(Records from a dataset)
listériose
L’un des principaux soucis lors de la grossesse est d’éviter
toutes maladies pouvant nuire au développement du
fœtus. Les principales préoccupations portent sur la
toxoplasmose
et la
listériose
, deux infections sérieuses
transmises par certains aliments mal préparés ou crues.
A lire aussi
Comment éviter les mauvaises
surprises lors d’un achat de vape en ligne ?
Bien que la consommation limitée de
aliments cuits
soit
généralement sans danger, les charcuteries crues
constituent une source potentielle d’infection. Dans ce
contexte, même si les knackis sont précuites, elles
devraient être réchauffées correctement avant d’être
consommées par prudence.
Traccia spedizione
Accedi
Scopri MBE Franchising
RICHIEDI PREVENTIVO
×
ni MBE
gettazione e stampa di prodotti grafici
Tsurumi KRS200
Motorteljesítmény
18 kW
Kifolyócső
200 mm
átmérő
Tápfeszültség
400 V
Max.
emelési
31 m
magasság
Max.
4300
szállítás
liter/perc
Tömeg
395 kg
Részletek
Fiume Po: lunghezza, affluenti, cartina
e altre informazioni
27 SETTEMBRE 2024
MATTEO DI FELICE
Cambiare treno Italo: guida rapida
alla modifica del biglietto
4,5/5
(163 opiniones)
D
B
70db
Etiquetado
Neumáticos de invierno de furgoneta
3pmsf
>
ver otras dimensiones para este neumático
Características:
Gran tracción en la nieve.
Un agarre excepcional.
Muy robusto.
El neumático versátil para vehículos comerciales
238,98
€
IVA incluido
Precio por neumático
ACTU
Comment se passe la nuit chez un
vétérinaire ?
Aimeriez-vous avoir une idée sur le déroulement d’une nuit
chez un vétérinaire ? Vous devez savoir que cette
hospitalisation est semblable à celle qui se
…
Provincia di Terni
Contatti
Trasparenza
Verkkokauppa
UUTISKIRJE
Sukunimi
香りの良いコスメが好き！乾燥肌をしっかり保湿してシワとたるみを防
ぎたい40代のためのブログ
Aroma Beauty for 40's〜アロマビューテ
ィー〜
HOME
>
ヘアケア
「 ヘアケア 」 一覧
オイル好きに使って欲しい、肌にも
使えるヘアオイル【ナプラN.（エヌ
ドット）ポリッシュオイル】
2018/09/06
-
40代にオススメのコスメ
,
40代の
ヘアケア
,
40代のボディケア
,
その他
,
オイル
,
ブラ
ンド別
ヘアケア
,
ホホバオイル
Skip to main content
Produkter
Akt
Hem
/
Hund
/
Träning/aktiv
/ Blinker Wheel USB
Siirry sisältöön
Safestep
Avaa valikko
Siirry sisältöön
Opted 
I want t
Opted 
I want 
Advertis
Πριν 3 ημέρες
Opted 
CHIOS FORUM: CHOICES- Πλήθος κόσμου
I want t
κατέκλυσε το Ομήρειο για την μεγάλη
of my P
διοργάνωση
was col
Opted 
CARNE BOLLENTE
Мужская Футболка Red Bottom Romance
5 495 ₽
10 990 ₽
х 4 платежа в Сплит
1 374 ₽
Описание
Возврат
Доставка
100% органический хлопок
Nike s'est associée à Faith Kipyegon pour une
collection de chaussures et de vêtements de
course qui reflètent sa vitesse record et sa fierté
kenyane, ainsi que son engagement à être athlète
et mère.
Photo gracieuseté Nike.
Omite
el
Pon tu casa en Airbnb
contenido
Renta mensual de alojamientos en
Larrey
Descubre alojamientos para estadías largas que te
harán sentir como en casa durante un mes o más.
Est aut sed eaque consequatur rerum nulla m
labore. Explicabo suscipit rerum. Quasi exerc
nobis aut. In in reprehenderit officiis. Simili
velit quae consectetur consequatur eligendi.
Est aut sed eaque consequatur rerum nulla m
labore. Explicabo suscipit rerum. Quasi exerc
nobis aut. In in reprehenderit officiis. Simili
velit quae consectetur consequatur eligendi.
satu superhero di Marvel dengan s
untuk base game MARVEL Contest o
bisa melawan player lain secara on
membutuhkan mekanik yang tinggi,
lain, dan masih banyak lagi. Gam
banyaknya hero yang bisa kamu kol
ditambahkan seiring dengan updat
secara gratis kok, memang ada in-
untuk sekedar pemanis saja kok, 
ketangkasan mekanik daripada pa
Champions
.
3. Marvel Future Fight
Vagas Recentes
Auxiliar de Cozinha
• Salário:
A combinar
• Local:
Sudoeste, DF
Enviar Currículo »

_TO DO_: Edit the entries from the start through the line with "deux infections sérieuses", changing "fœtus" to "bébé" and keeping everything else as is.

_SOLUTION_:
listériose
L’un des principaux soucis lors de la grossesse est d’éviter
toutes maladies pouvant nuire au développement du
bébé. Les principales préoccupations portent sur la
toxoplasmose
et la
listériose
, deux infections sérieuses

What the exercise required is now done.